Umsatz 1 in Schwellenländern
Umsatz in Schwellenländern (Balkendiagramm)Bild vergrößern

1 Prozent des Umsatzes der BASF-Gruppe ohne Oil & Gas nach Sitz der Kunden
2 Umfassen EU-15, Norwegen, Schweiz, Nordamerika, Japan, Australien, Neuseeland

In den kommenden Jahren wollen wir noch stärker in Schwellenländern wachsen und unsere Führungsposition dort weiter ausbauen. 2020 werden die heutigen Schwellenländer voraussichtlich rund 60 % zur globalen Chemieproduktion beitragen.
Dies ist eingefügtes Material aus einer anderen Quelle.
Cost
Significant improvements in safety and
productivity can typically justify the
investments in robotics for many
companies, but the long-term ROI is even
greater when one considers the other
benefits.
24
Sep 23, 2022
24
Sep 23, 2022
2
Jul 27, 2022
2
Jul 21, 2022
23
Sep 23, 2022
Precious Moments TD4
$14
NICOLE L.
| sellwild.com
Vom deutlichen Wachstum in diesen Regionen wollen wir profitieren und planen deshalb, zwischen 2011 und 2020 dort mehr als ein Drittel unserer Investitionen in Sachanlagen zu tätigen.
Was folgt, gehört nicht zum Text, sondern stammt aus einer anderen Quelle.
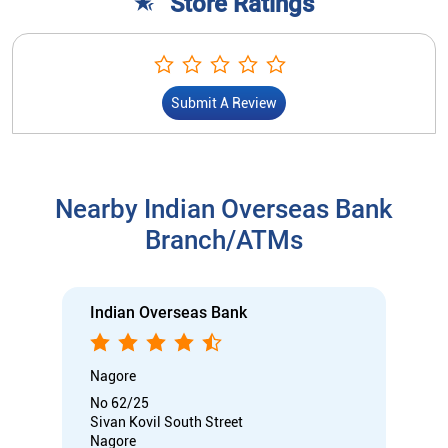
Store Ratings
Submit A Review
Nearby Indian Overseas Bank
Branch/ATMs
Indian Overseas Bank
Nagore
No 62/25
Sivan Kovil South Street
Nagore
Im Jahr 2013 verzeichneten die Schwellenländer wiederum ein erheblich kräftigeres Wachstum als die Industrieländer. Die Zunahme der Wirtschaftsleistung war allerdings geringer als im Vorjahr. Ein wesentlicher Grund hierfür war die schwache Weltkonjunktur, welche die Exportnachfrage dämpfte. Außerdem führte die Abwertung der Wechselkurse in vielen Schwellenländern zu höheren Importpreisen. Der Abfluss von Kapital wirkte sich darüber hinaus negativ auf die dortige Investitionstätigkeit aus.

Dennoch ist unser Geschäft in Schwellenländern 2013 erneut gewachsen: Verglichen mit 2012, konnten wir den Umsatz unserer Gesellschaften mit Sitz in diesen Ländern um 1 % auf 16.294 Millionen € steigern. Nach Sitz der Kunden haben wir unseren Umsatz (ohne Oil & Gas) in den Schwellenländern im Vergleich zum Vorjahr um 1 % auf 19.757 Millionen € erhöht. Damit betrug der Umsatz mit Kunden in Schwellenländern 2013 etwa 33 % des Gesamtumsatzes (ohne Oil & Gas). Bis 2020 wollen wir diesen Anteil auf rund 45 % ausbauen.